C'est un groupe de sculptures abstraites de petite et moyenne taille en métal qui s'articulent autour de ce type de spirale que je réalise habituellement. On va attend que les gens puissent la juger.

Bien que cette exposition ne fasse pas partie du programme de la 14e Biennale de La Havane, c'est l'un des événements culturels les plus importants qui ont lieu dans la ville dans ce contexte. J'aimerais avoir votre avis sur cet événement.

Il me semble bien qu'elle ait lieu, dans le sens où la Biennale a toujours été une plateforme de promotion de l'art, notamment des jeunes artistes déjà matures. Cela a été le cas pour de nombreux artistes qui sont même importants dans le monde d'aujourd'hui. C’est la Biennale de La Havane qui a donné cette opportunité aux artistes cubains.

Je pense qu'on ne peut pas refuser aux jeunes la possibilité d'avoir aussi leur propre espace, l'espace qui leur correspond pour présenter leur œuvre, c'est pourquoi il semble opportun que la Biennale ait lieu.

Il y a beaucoup de talent à Cuba et surtout il y a beaucoup de talent dans l'art jeune. Ce ne sont pas les meilleures conditions, ce n'est pas le meilleur moment pour les artistes ou les institutions car il y a un niveau de difficultés économiques qui limite un peu leur exercice, mais cette opportunité doit être donnée à cette génération.

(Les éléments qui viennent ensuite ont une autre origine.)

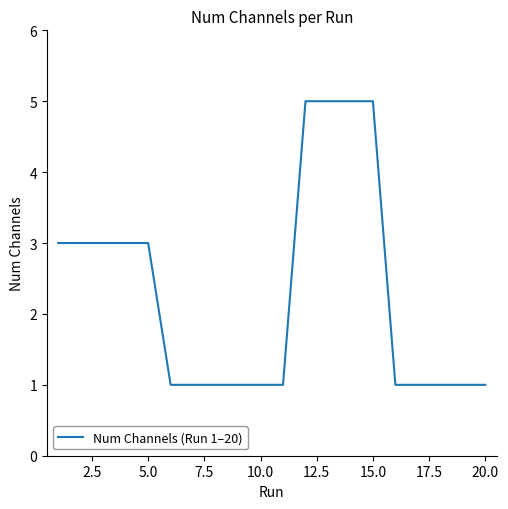

What is the maximum value shown in the chart?

5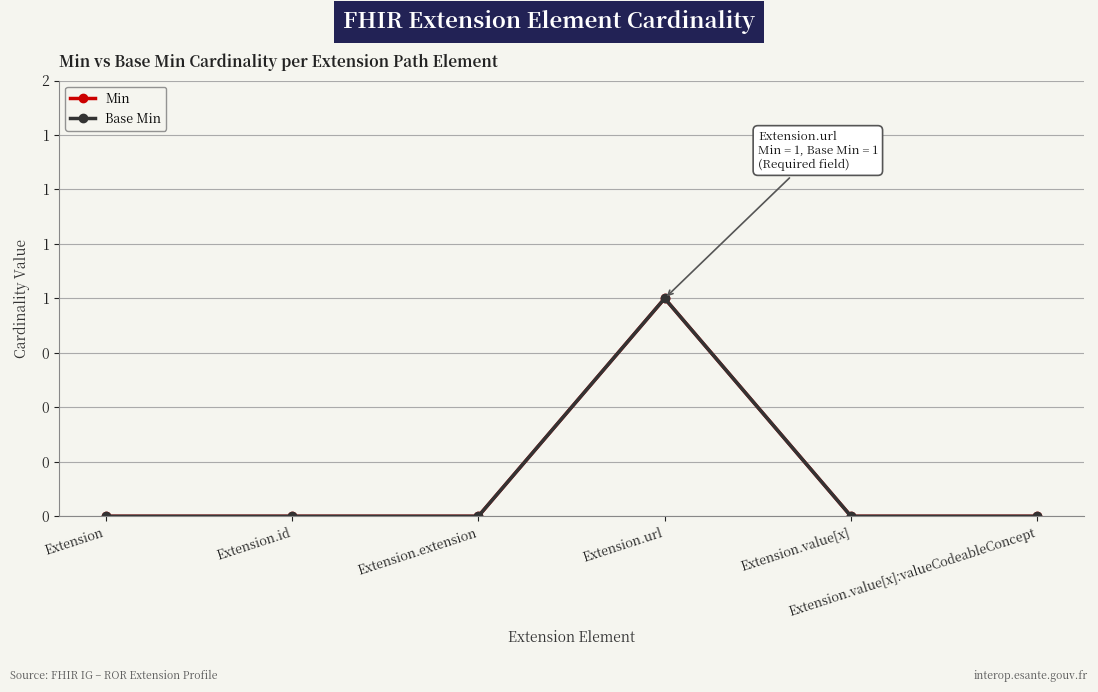

The value of Base Min at Extension.id is 0. True or false?

True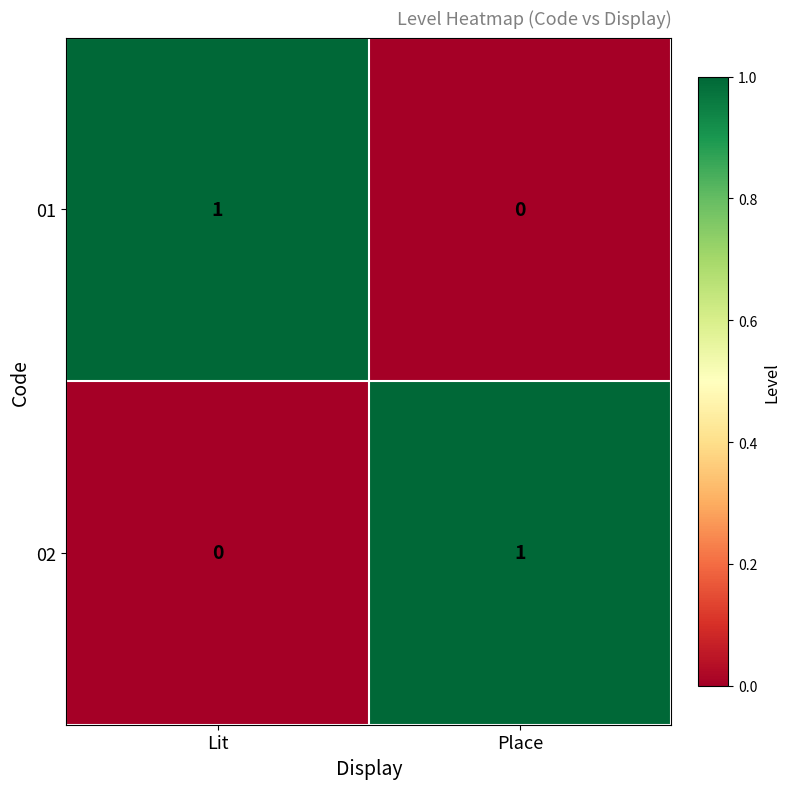

Count the number of categories in the chart.

2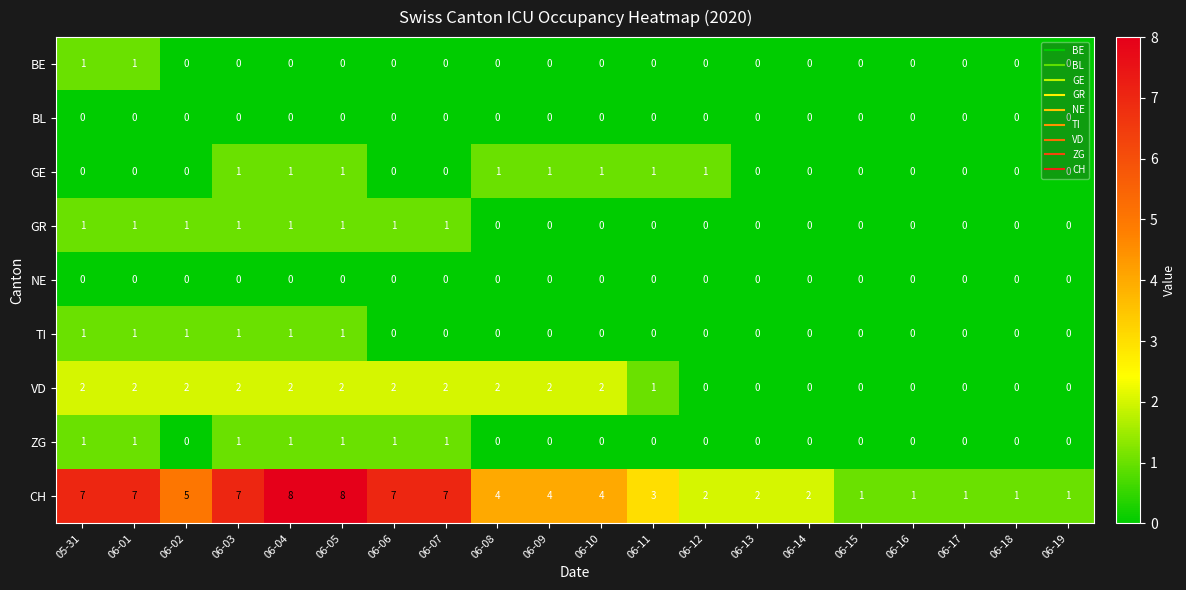

The value of VD at 06-05 is 4. True or false?

False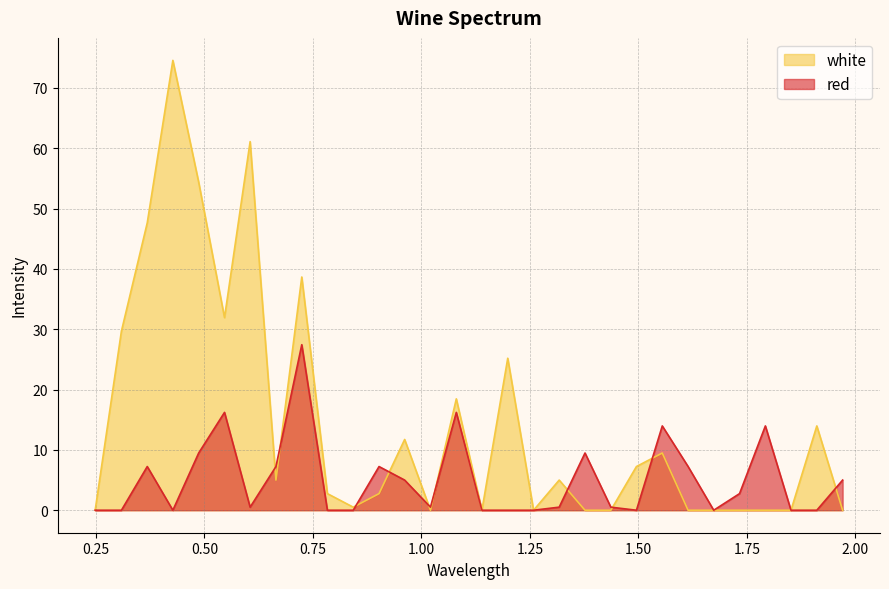

Reading left to right, what are all the values shown in this chart?

white: 0.0	29.7	47.6	74.6	54.4	31.9	61.1	5.0	38.7	2.8	0.5	2.8	11.7	0.0	18.5	0.0	25.2	0.0	5.0	0.0	0.0	7.2	9.5	0.0	0.0	0.0	0.0	0.0	14.0	0.0
red: 0.0	0.0	7.2	0.0	9.5	16.2	0.5	7.2	27.4	0.0	0.0	7.2	5.0	0.5	16.2	0.0	0.0	0.0	0.5	9.5	0.5	0.0	14.0	7.2	0.0	2.8	14.0	0.0	0.0	5.0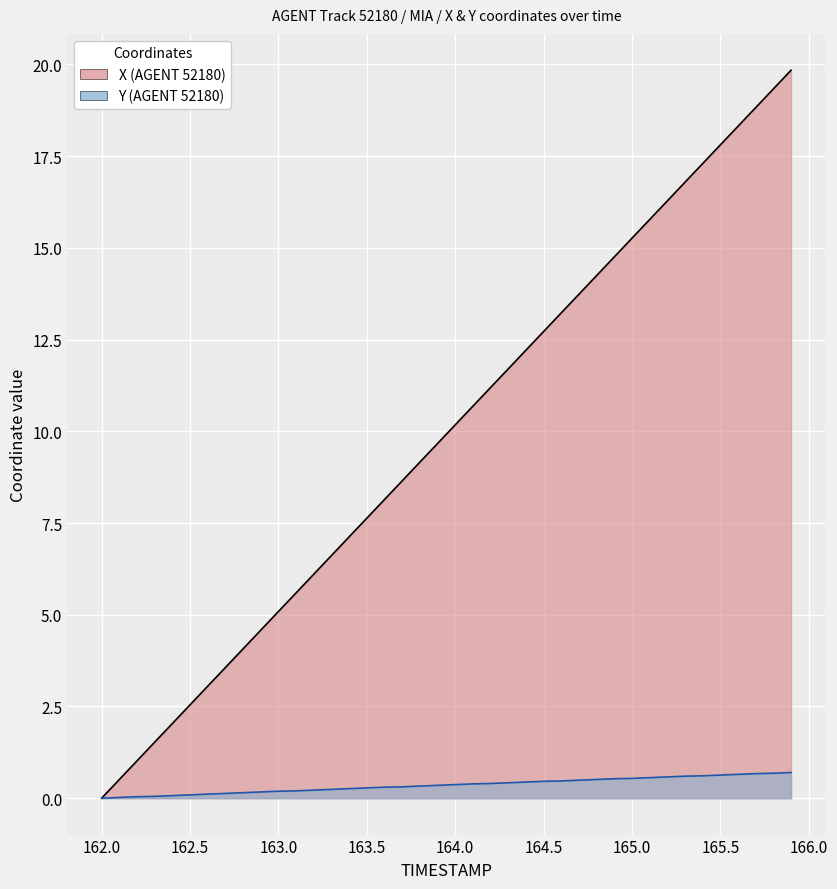

True or false: Y and X intersect in this chart.

False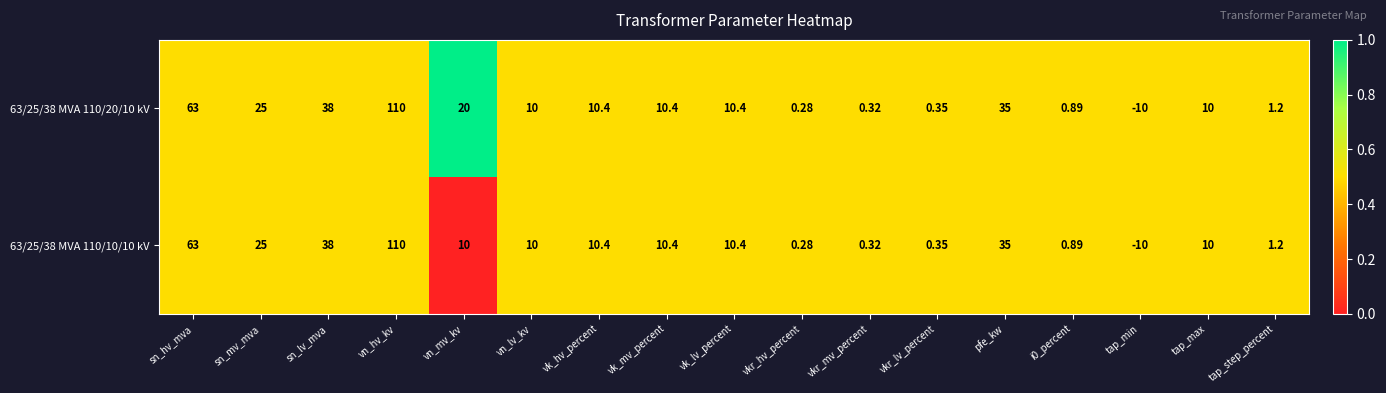

At which label does 63/25/38 MVA 110/20/10 kV reach its minimum?

tap_min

Dans deux ou trois ans, il y aura d'autres jeunes qui auront aussi besoin de la Biennale. La Biennale est l'un des grands événements de la culture cubaine qui a également réussi à attirer, comme peu d'autres, un grand regard international de collectionneurs, de galeristes, de conservateurs… Je pense que c'est un projet qui doit être maintenu.